One of the only visible clues to the largely unknown myriad of tunnels beneath downtown Wilmington is a guardrail protecting traffic from the various access points.
Below landmarks like the county courthouse and old jail, Buckley Bros., now-vacant Dairy Queen, Al’s Sweeper Service, Wilmington Public Library and the site of the now-razed Manhattan Lounge, among many others, are underground tunnels separating roadways from streams which once openly moved through the city.
The tops of the tunnels are actually bridges, all built at different times. The water comes from branches of nearby Lytle Creek.
Assistant Engineers Gary Smith and Tom Hodson, of the county engineer’s office, are two of three certified bridge inspectors in Clinton County.
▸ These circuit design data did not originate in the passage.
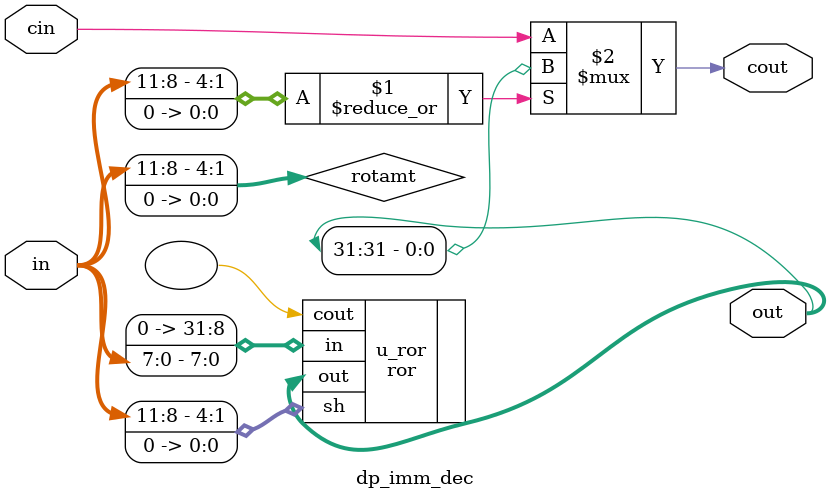
<source format=v>
module dp_imm_dec(
  input  [11:0] in,
  output [31:0] out,
  input         cin,
  output        cout
);

wire [4:0] rotamt;

assign rotamt = {in[11:8], 1'b0};

// verilator lint_off PINCONNECTEMPTY
ror u_ror(
  .in({24'b0, in[7:0]}),
  .sh(rotamt),
  .out(out),
  .cout()
);
// verilator lint_on PINCONNECTEMPTY

assign cout = |rotamt ? out[31] : cin ;

endmodule

</source>
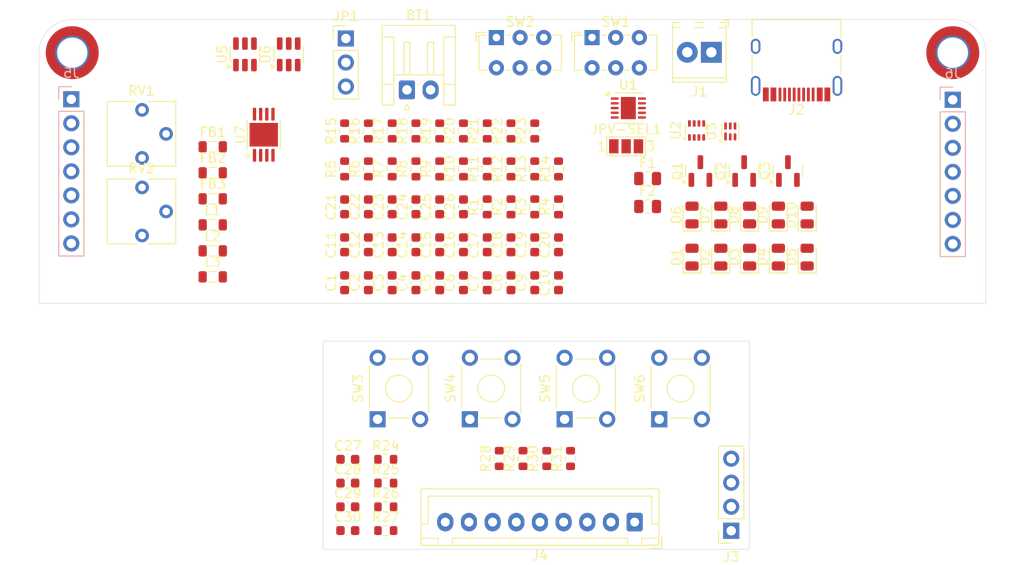
<source format=kicad_pcb>
(kicad_pcb
	(version 20240108)
	(generator "pcbnew")
	(generator_version "8.0")
	(general
		(thickness 1.6)
		(legacy_teardrops no)
	)
	(paper "A4")
	(layers
		(0 "F.Cu" signal)
		(31 "B.Cu" signal)
		(32 "B.Adhes" user "B.Adhesive")
		(33 "F.Adhes" user "F.Adhesive")
		(34 "B.Paste" user)
		(35 "F.Paste" user)
		(36 "B.SilkS" user "B.Silkscreen")
		(37 "F.SilkS" user "F.Silkscreen")
		(38 "B.Mask" user)
		(39 "F.Mask" user)
		(40 "Dwgs.User" user "User.Drawings")
		(41 "Cmts.User" user "User.Comments")
		(42 "Eco1.User" user "User.Eco1")
		(43 "Eco2.User" user "User.Eco2")
		(44 "Edge.Cuts" user)
		(45 "Margin" user)
		(46 "B.CrtYd" user "B.Courtyard")
		(47 "F.CrtYd" user "F.Courtyard")
		(48 "B.Fab" user)
		(49 "F.Fab" user)
		(50 "User.1" user)
		(51 "User.2" user)
		(52 "User.3" user)
		(53 "User.4" user)
		(54 "User.5" user)
		(55 "User.6" user)
		(56 "User.7" user)
		(57 "User.8" user)
		(58 "User.9" user)
	)
	(setup
		(pad_to_mask_clearance 0)
		(allow_soldermask_bridges_in_footprints no)
		(pcbplotparams
			(layerselection 0x00010fc_ffffffff)
			(plot_on_all_layers_selection 0x0000000_00000000)
			(disableapertmacros no)
			(usegerberextensions no)
			(usegerberattributes yes)
			(usegerberadvancedattributes yes)
			(creategerberjobfile yes)
			(dashed_line_dash_ratio 12.000000)
			(dashed_line_gap_ratio 3.000000)
			(svgprecision 4)
			(plotframeref no)
			(viasonmask no)
			(mode 1)
			(useauxorigin no)
			(hpglpennumber 1)
			(hpglpenspeed 20)
			(hpglpendiameter 15.000000)
			(pdf_front_fp_property_popups yes)
			(pdf_back_fp_property_popups yes)
			(dxfpolygonmode yes)
			(dxfimperialunits yes)
			(dxfusepcbnewfont yes)
			(psnegative no)
			(psa4output no)
			(plotreference yes)
			(plotvalue yes)
			(plotfptext yes)
			(plotinvisibletext no)
			(sketchpadsonfab no)
			(subtractmaskfromsilk no)
			(outputformat 1)
			(mirror no)
			(drillshape 1)
			(scaleselection 1)
			(outputdirectory "")
		)
	)
	(net 0 "")
	(net 1 "Net-(BT1-+)")
	(net 2 "Net-(BT1--)")
	(net 3 "+5V")
	(net 4 "GND")
	(net 5 "Net-(D2-K)")
	(net 6 "Net-(C6-Pad1)")
	(net 7 "+3.3V")
	(net 8 "VBUS")
	(net 9 "+BATT")
	(net 10 "Net-(U3-BAT)")
	(net 11 "Net-(SW2-B)")
	(net 12 "VDC")
	(net 13 "Net-(U5-BST)")
	(net 14 "Net-(U5-SW)")
	(net 15 "Net-(U6-BST)")
	(net 16 "Net-(U6-SW)")
	(net 17 "+5BAT")
	(net 18 "+5DC")
	(net 19 "+5BUS")
	(net 20 "Net-(C27-Pad1)")
	(net 21 "Net-(C28-Pad1)")
	(net 22 "Net-(C29-Pad1)")
	(net 23 "Net-(C30-Pad1)")
	(net 24 "Net-(D1-K)")
	(net 25 "Net-(D1-A)")
	(net 26 "Net-(D5-K)")
	(net 27 "Net-(D5-A)")
	(net 28 "/PG1")
	(net 29 "/STAT1")
	(net 30 "Net-(D10-K)")
	(net 31 "Net-(SW1-B)")
	(net 32 "Net-(FB3-Pad1)")
	(net 33 "Net-(J1-Pin_2)")
	(net 34 "/D-")
	(net 35 "unconnected-(J2-SBU1-PadA8)")
	(net 36 "GNDS")
	(net 37 "/D+")
	(net 38 "unconnected-(J2-SBU2-PadB8)")
	(net 39 "/īnput_breakoff/I2C_CLK")
	(net 40 "/īnput_breakoff/SDA")
	(net 41 "+3V3")
	(net 42 "/īnput_breakoff/BTN3")
	(net 43 "/īnput_breakoff/BTN2")
	(net 44 "/īnput_breakoff/BTN4")
	(net 45 "/īnput_breakoff/BTN1")
	(net 46 "Net-(JP1-C)")
	(net 47 "Net-(JPV-SEL1-A)")
	(net 48 "Net-(JPV-SEL1-B)")
	(net 49 "/V_MCU")
	(net 50 "Net-(U7-LX)")
	(net 51 "Net-(Q2-D)")
	(net 52 "Net-(Q2-G)")
	(net 53 "Net-(Q3-G)")
	(net 54 "Net-(U1-STAT1)")
	(net 55 "Net-(U1-STAT2)")
	(net 56 "Net-(U1-~{PG})")
	(net 57 "Net-(U3-V-)")
	(net 58 "Net-(U1-PROG)")
	(net 59 "Net-(U2-PR1)")
	(net 60 "Net-(U2-MODE)")
	(net 61 "/POWER_STATUS")
	(net 62 "Net-(U7-EN)")
	(net 63 "Net-(U7-RSET)")
	(net 64 "Net-(U7-FB)")
	(net 65 "Net-(U5-FB)")
	(net 66 "Net-(U6-FB)")
	(net 67 "Net-(R24-Pad2)")
	(net 68 "Net-(R25-Pad2)")
	(net 69 "Net-(R26-Pad2)")
	(net 70 "Net-(R27-Pad2)")
	(net 71 "Net-(U1-THERM)")
	(net 72 "unconnected-(U1-EP-Pad11)")
	(net 73 "unconnected-(U3-NC-Pad1)")
	(net 74 "Net-(J2-CC2)")
	(net 75 "Net-(J2-CC1)")
	(net 76 "unconnected-(J5-Pin_4-Pad4)")
	(net 77 "unconnected-(J5-Pin_5-Pad5)")
	(net 78 "unconnected-(J6-Pin_2-Pad2)")
	(net 79 "unconnected-(J6-Pin_7-Pad7)")
	(net 80 "unconnected-(J6-Pin_1-Pad1)")
	(net 81 "unconnected-(J6-Pin_3-Pad3)")
	(net 82 "unconnected-(J6-Pin_6-Pad6)")
	(net 83 "unconnected-(J6-Pin_4-Pad4)")
	(net 84 "unconnected-(J6-Pin_5-Pad5)")
	(footprint "Resistor_SMD:R_0603_1608Metric" (layer "F.Cu") (at 183.62 117.4 90))
	(footprint "Package_TO_SOT_SMD:TSOT-23-6" (layer "F.Cu") (at 151.74 74.675 90))
	(footprint "Resistor_SMD:R_0603_1608Metric" (layer "F.Cu") (at 182.35 90.8 90))
	(footprint "Resistor_SMD:R_0603_1608Metric" (layer "F.Cu") (at 166.615 117.49))
	(footprint "Capacitor_SMD:C_0603_1608Metric" (layer "F.Cu") (at 162.605 117.49))
	(footprint "Capacitor_SMD:C_0603_1608Metric" (layer "F.Cu") (at 174.819999 98.82 90))
	(footprint "Capacitor_SMD:C_0603_1608Metric" (layer "F.Cu") (at 164.779999 98.82 90))
	(footprint "Resistor_SMD:R_0603_1608Metric" (layer "F.Cu") (at 166.615 125.02))
	(footprint "Package_TO_SOT_SMD:SOT-583-8" (layer "F.Cu") (at 199.439999 82.722499 90))
	(footprint "Resistor_SMD:R_0603_1608Metric" (layer "F.Cu") (at 174.82 86.79 90))
	(footprint "Resistor_SMD:R_0603_1608Metric" (layer "F.Cu") (at 177.33 90.8 90))
	(footprint "MountingHole:MountingHole_3.2mm_M3_DIN965_Pad_TopOnly" (layer "F.Cu") (at 226.499943 74.5))
	(footprint "Connector_PinHeader_2.54mm:PinHeader_1x03_P2.54mm_Vertical" (layer "F.Cu") (at 162.4 73))
	(footprint "Capacitor_SMD:C_0603_1608Metric" (layer "F.Cu") (at 174.82 90.8 90))
	(footprint "Capacitor_SMD:C_0603_1608Metric" (layer "F.Cu") (at 172.309999 94.81 90))
	(footprint "Capacitor_SMD:C_0603_1608Metric" (layer "F.Cu") (at 179.840001 98.82 90))
	(footprint "Button_Switch_THT:SW_E-Switch_EG1271_SPDT" (layer "F.Cu") (at 188.4 72.9))
	(footprint "Resistor_SMD:R_0603_1608Metric" (layer "F.Cu") (at 169.8 82.780001 90))
	(footprint "Capacitor_SMD:C_0603_1608Metric" (layer "F.Cu") (at 177.330001 94.809999 90))
	(footprint "TerminalBlock_Phoenix:TerminalBlock_Phoenix_MPT-0,5-2-2.54_1x02_P2.54mm_Horizontal" (layer "F.Cu") (at 201.000003 74.459998 180))
	(footprint "Capacitor_SMD:C_0603_1608Metric" (layer "F.Cu") (at 162.605 122.51))
	(footprint "Resistor_SMD:R_0603_1608Metric" (layer "F.Cu") (at 169.8 86.79 90))
	(footprint "Resistor_SMD:R_0603_1608Metric" (layer "F.Cu") (at 186.13 117.4 90))
	(footprint "Capacitor_SMD:C_0603_1608Metric" (layer "F.Cu") (at 172.309999 98.82 90))
	(footprint "Capacitor_SMD:C_0603_1608Metric" (layer "F.Cu") (at 179.840001 94.81 90))
	(footprint "Package_SON:WSON-6_1.5x1.5mm_P0.5mm" (layer "F.Cu") (at 203.000001 82.827499 90))
	(footprint "Capacitor_SMD:C_0603_1608Metric" (layer "F.Cu") (at 162.27 90.8 90))
	(footprint "Diode_SMD:D_0805_2012Metric" (layer "F.Cu") (at 202 91.662499 90))
	(footprint "Package_DFN_QFN:DFN-10-1EP_3x3mm_P0.5mm_EP1.58x2.35mm" (layer "F.Cu") (at 192.234999 80.355001))
	(footprint "Package_TO_SOT_SMD:SOT-23" (layer "F.Cu") (at 204.465 87.012499 90))
	(footprint "Fuse:Fuse_0805_2012Metric" (layer "F.Cu") (at 194.269999 90.76))
	(footprint (layer "F.Cu") (at 226.499943 74.5))
	(footprint "Package_TO_SOT_SMD:SOT-23" (layer "F.Cu") (at 209.09 87.012499 90))
	(footprint "Inductor_SMD:L_0805_2012Metric" (layer "F.Cu") (at 148.3375 92.7))
	(footprint "Potentiometer_THT:Potentiometer_Vishay_T73YP_Vertical" (layer "F.Cu") (at 140.875 93.825))
	(footprint "Resistor_SMD:R_0603_1608Metric" (layer "F.Cu") (at 167.29 82.780001 90))
	(footprint "Diode_SMD:D_0805_2012Metric" (layer "F.Cu") (at 211.12 91.662499 90))
	(footprint "Capacitor_SMD:C_0603_1608Metric" (layer "F.Cu") (at 162.269999 98.82 90))
	(footprint "Inductor_SMD:L_0805_2012Metric" (layer "F.Cu") (at 148.337501 84.45))
	(footprint "Resistor_SMD:R_0603_1608Metric" (layer "F.Cu") (at 162.27 86.79 90))
	(footprint "Capacitor_SMD:C_0603_1608Metric" (layer "F.Cu") (at 162.269999 94.81 90))
	(footprint "Button_Switch_THT:SW_TH_Tactile_Omron_B3F-10xx"
		(layer "F.Cu")
		(uuid "6df6cf57-3d5b-4c41-a177-e6750acebfd5")
		(at 175.5 113.250001 90)
		(descr "SW_TH_Tactile_Omron_B3F-10xx_https://www.omron.com/ecb/products/pdf/en-b3f.pdf")
		(tags "Omron B3F-10xx")
		(property "Reference" "SW4"
			(at 3.25 -2.05 -90)
			(layer "F.SilkS")
			(uuid "2381adea-8735-48c6-a4aa-133c99246f1a")
			(effects
				(font
					(size 1 1)
					(thickness 0.15)
				)
			)
		)
		(property "Value" "SW_Push"
			(at 3.2 6.5 -90)
			(layer "F.Fab")
			(uuid "50da6a3e-1eb0-4473-acae-f6a293daaeb9")
			(effects
				(font
					(size 1 1)
					(thickness 0.15)
				)
			)
		)
		(property "Footprint" "Button_Switch_THT:SW_TH_Tactile_Omron_B3F-10xx"
			(at 0 0 90)
			(unlocked yes)
			(layer "F.Fab")
			(hide yes)
			(uuid "9d7a1c53-991b-4f00-b625-eeb5b8e027ac")
			(effects
				(font
					(size 1.27 1.27)
				)
			)
		)
		(property "Datasheet" ""
			(at 0 0 90)
			(unlocked yes)
			(layer "F.Fab")
			(hide yes)
			(uuid "d00b5725-9af6-4222-ba0a-05c2d4da3bcf")
			(effects
				(font
					(size 1.27 1.27)
				)
			)
		)
		(property "Description" "Push button switch, generic, two pins"
			(at 0 0 90)
			(unlocked yes)
			(layer "F.Fab")
			(hide yes)
			(uuid "2d90e1a4-f582-4ae1-ad4f-6c37ff2d3272")
			(effects
				(font
					(size 1.27 1.27)
				)
			)
		)
		(path "/07918789-7d63-4fed-b76a-1523bdae916f/55d63790-12a8-4bb6-9fcc-d114b48f0d86")
		(sheetname "īnput_breakoff")
		(sheetfile "īnput_breakoff.kicad_sch")
		(attr through_hole)
		(fp_line
			(start 1.2 -0.87)
			(end 5.6 -0.87)
			(stroke
				(width 0.12)
				(type solid)
			)
			(layer "F.SilkS")
			(uuid "779649ea-8ba9-416b-bf4b-079ecc41f143")
		)
		(fp_line
			(start 6.37 1.2)
			(end 6.37 3.4)
			(stroke
				(width 0.12)
				(type solid)
			)
			(layer "F.SilkS")
			(uuid "cad5d1d3-aa77-4dde-8382-2f59b168f731")
		)
		(fp_line
			(start
... [327457 chars truncated]
</source>
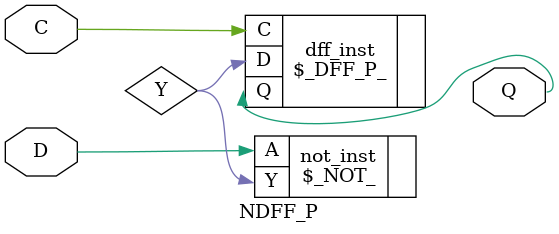
<source format=v>
module GAL_SOP (A, Y);

parameter WIDTH = 0;
parameter DEPTH = 0;
parameter TABLE = 0;

input [WIDTH-1:0] A;
output reg Y;

\$sop #(
	.WIDTH(WIDTH),
	.DEPTH(DEPTH),
	.TABLE(TABLE)
) sop_partial (
	.A(A),
	.Y(Y)
);

endmodule

module DFF_P (C, D, Q);

input C, D;
output Q;

\$_DFF_P_ dff_inst (.C(C), .D(D), .Q(Q));

endmodule

module NDFF_P (C, D, Q);

input C, D;
output Q;

wire Y;

\$_NOT_ not_inst (.A(D), .Y(Y));
\$_DFF_P_ dff_inst (.C(C), .D(Y), .Q(Q));

endmodule

</source>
Joined by Craig Michaels of the city’s street department, the men spent Tuesday inspecting the majority of Wilmington’s underground tunnels and invited the News Journal along.
Workers wear tall, hip-high boots or waders into the tunnels due to the water reaching up to a few feet deep in places — especially in spots where the ground sinks below. The tunnels are pitch black, so each man carries a flashlight and wooden walking stick, following closely behind the man in front.
Among the rats, spiders, snakes, raccoons and trash in the tunnels was a 1930s car hood and vintage railroad and tile equipment, a sign of Wilmington’s industry throughout the 20th century.
One of the largest tunnels snakes three city-blocks-long below the courthouse. Workers entered the tunnel at its end — so that they’re walking upstream and can see through the murky water — behind The Escape Lounge on Sugartree Street. The tunnel darts below the intersection of South and Sugartree streets, moves under the courthouse lawn, curves left to continue between the courthouse and adjacent old jail, curves right toward the old Dairy Queen, goes across Walnut Street and ends behind Buckley Bros.
The part below the courthouse is believed to have been built when the courthouse was — about 1919. Old, square-shaped rebar marks the older part.
Above the tunnel between the courthouse and old jail is another tunnel which was reportedly used to transport prisoners.
Some of the bridges — like the one across from Kratzer’s Pharmacy on Spring Street, is probably from the 1800s. The arch is made from stone and mortar, and a historic decorative rail serves as a fence rail from the above sidewalk. Newer bridges, like one below Buckley Bros., were formed from poured concrete.
Just a few blocks away, another tunnel starts in the backyard of a home on West Birdsall Street, dives below North South Street, wraps around the library, and resurfaces on East Birdsall Street. Observers paying close attention may notice a line of darker grass near the bottom of the hill in Galvin Park, another clue to the story below.
Smith, who has been inspecting the tunnels and bridges for more than 30 years, said there have only been a handful of people below the surface. Workers inspect each bridge once per year, checking for structural damage such as deteriorating beams, concrete and wood planks.
The county inspects a total of 297 tunnels annually. All of the bridges below downtown received good ratings.